Fila aumenta a cada dia
O presidente do Centro Terapêutico Vale da Luz, Gilmar Francisco Cabral, afirma que a fila para novos atendimentos é grande e aumenta a cada dia. "O crack é realmente um caso de saúde pública e de segurança pública. Muitos jovens morrem por não terem acesso a tratamentos", afirma.
Segundo Cabral, os relatos são dramáticos. "Alguns chegam aqui chorando, dizendo que estão no fundo do poço. Semana passada, ouvi um testemunho de um rapaz que disse que se ele ficasse mais um dia na rua, iria ser morto. Ele implorou para ser internado. Acredito que falta mais apoio dos governos e uma campanha permanente de prevenção nos meios de comunicação", comenta.
O Centro Terapêutico Vale da Luz localiza-se na Estrada Salto 1, no bairro Vila Nova, e abriga cerca de 25 alunos e destina oito vagas a pacientes do Sistema Único de Saúde (SUS). A duração média de cada tratamento é de cerca de nove meses. "O primeiro mês é o mais crítico para o aluno. Muitos têm crise de abstinência. Aí entra o trabalho de orientação espiritual", complementa o coordenador Neri Pauli Nunes.
Um caminho sem volta
Em 2002, um colega abriu as portas para um caminho quase sem volta: o crack. Neri lembra que em apenas um mês de uso, a nova droga havia virado sua vida de cabeça para baixo. Ele perdera o casamento e o emprego, perambulava pelas ruas e, em poucos dias, estava pedindo esmolas e dormindo em construções.
"O crack é uma droga terrível, cheguei a ficar 15 dias acordado e sem comer, emagreci tanto que sofri preconceito por acharem que eu estava com HIV. Mas eu nem dava bola para isso, não tinha mais controle sobre mim. A droga rouba todo o seu sentimento", completa.
No momento mais dramático de sua vida, Neri comenta que chegou a praticar crimes para satisfazer seu vício. Foi em uma audiência na Justiça que ele sentiu que precisava mudar de rumo. O juiz, segundo ele, havia comentado que o crack era um caminho sem volta e que dificilmente alguém teria recuperação.

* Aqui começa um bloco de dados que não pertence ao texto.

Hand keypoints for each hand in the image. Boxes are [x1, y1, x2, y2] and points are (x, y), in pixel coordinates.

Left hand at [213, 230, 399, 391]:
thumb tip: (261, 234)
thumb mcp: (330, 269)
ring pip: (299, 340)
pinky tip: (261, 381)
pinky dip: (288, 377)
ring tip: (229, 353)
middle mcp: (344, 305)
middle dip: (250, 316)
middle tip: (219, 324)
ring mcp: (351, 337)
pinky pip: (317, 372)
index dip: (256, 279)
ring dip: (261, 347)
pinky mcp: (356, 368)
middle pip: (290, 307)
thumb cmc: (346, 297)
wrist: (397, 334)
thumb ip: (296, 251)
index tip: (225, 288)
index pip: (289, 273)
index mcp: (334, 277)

"Quando ouvi aquilo, senti que era o momento de provar a mim mesmo que conseguiria parar. Tive humildade, pedi ajuda e através do Projeto Sentinela, fui encaminhado para tratamento aqui no Centro Terapêutico Vale da Luz. Hoje em dia sou outro homem, dou valor à vida e ajudo outras pessoas a largar o vício das drogas", afirma.
Amigos são a principal porta de entrada
Existe uma porta de entrada para todos os lugares e essa porta de entrada é aberta sempre pelo melhor amigo. "Se um estranho oferece algo a você, a tendência é de rejeitar, mas quando a oferta parte de seu amigo, aceitamos com mais facilidade". Esse é o pensamento do coordenador do Centro Terapêutico Vale da Luz, Neri Pauli Nunes.

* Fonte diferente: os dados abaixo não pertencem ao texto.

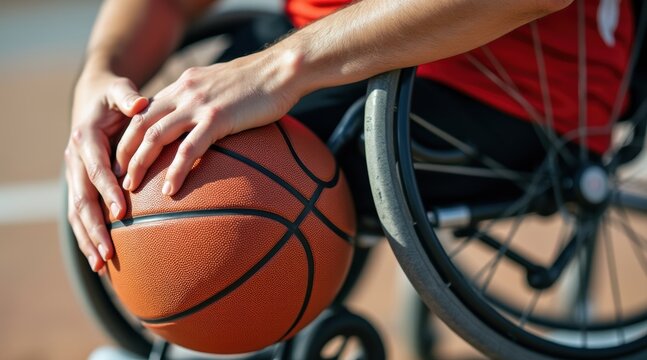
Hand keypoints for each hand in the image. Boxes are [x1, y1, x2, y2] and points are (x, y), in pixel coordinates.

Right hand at [65, 71, 147, 271]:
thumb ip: (128, 97)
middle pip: (82, 200)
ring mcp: (74, 175)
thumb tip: (140, 103)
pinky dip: (88, 236)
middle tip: (108, 254)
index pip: (96, 169)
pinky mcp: (80, 185)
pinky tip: (101, 259)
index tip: (121, 212)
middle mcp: (74, 160)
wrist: (92, 99)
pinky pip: (81, 214)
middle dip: (94, 228)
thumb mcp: (119, 90)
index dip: (107, 190)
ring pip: (77, 213)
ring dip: (88, 240)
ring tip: (102, 266)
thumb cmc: (114, 96)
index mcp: (85, 139)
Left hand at [115, 50, 301, 195]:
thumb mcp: (222, 86)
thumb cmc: (259, 82)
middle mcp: (183, 92)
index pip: (144, 111)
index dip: (128, 135)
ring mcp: (198, 105)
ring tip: (131, 187)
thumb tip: (202, 123)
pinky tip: (170, 190)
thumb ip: (206, 101)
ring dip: (139, 163)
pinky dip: (175, 171)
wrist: (280, 70)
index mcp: (183, 85)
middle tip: (118, 177)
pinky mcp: (217, 118)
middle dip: (123, 152)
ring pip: (155, 136)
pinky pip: (188, 149)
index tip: (122, 157)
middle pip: (140, 124)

Ele faz um alerta aos pais para acompanharem mais de perto quem são as pessoas que fazem parte do círculo de amizade dos filhos. "Geralmente é na escola que tudo começa. Os pais têm que estar mais conscientes, mais presentes na vida dos filhos, para evitar que eles tenham contato com as drogas. "As conversas devem ser francas sobre o assunto. A família tem que dialogar. Se não houver diálogo, muitos jovens vão procurar respostas nas ruas. É aí que mora o perigo", afirma.

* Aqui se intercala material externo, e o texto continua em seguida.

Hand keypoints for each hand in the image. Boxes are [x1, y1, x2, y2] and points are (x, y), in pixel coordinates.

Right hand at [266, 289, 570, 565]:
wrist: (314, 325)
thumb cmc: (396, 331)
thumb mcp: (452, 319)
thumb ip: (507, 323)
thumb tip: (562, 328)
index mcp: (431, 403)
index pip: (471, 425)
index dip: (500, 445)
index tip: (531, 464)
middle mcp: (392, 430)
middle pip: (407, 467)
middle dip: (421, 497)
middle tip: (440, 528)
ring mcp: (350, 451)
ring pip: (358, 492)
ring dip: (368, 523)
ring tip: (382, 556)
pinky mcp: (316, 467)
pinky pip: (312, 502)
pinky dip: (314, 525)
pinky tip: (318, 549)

A terapeuta educacional Aniara Lennert constata que a dependência química está chegando cada vez mais cedo. "Prevenção nunca é demais", afirma. Nos dois encontros semanais com os alunos do centro, ela trabalha a conscientização. "Não sabemos todas as respostas, por isso também aprendemos muitos com os alunos daqui. Nós sabemos apenas na teoria, eles sabem na prática", afirma.
Aniara ressalta que a dependência química é uma doença progressiva, que pode ser fatal. "A dependência química marginaliza a pessoa e como doença ela deve ser tratada", finaliza.